▶ **Entries supplied**
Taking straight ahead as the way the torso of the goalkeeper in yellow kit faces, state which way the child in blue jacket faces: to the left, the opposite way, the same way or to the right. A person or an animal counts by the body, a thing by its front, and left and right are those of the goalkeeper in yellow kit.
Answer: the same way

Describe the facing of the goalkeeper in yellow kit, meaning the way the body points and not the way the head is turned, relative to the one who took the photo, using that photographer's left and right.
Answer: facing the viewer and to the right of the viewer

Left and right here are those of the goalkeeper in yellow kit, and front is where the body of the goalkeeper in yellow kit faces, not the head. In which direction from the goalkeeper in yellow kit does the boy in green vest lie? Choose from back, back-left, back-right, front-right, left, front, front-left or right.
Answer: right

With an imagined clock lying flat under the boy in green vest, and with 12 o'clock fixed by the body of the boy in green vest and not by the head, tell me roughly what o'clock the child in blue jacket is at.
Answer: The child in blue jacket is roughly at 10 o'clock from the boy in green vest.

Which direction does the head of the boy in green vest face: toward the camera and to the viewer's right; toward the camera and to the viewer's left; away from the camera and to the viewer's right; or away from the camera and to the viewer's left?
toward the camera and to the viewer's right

▶ **Work instructions**
Render the records above as a two-column CSV with the headers record and answer, one row per record, placing each record's text and its answer in separate quoted fields with every line break replaced by a space.

▶ **The completed task**
record,answer
"Taking straight ahead as the way the torso of the goalkeeper in yellow kit faces, state which way the child in blue jacket faces: to the left, the opposite way, the same way or to the right. A person or an animal counts by the body, a thing by its front, and left and right are those of the goalkeeper in yellow kit. Answer:","the same way"
"Describe the facing of the goalkeeper in yellow kit, meaning the way the body points and not the way the head is turned, relative to the one who took the photo, using that photographer's left and right. Answer:","facing the viewer and to the right of the viewer"
"Left and right here are those of the goalkeeper in yellow kit, and front is where the body of the goalkeeper in yellow kit faces, not the head. In which direction from the goalkeeper in yellow kit does the boy in green vest lie? Choose from back, back-left, back-right, front-right, left, front, front-left or right. Answer:","right"
"With an imagined clock lying flat under the boy in green vest, and with 12 o'clock fixed by the body of the boy in green vest and not by the head, tell me roughly what o'clock the child in blue jacket is at. Answer:","The child in blue jacket is roughly at 10 o'clock from the boy in green vest."
"Which direction does the head of the boy in green vest face: toward the camera and to the viewer's right; toward the camera and to the viewer's left; away from the camera and to the viewer's right; or away from the camera and to the viewer's left?","toward the camera and to the viewer's right"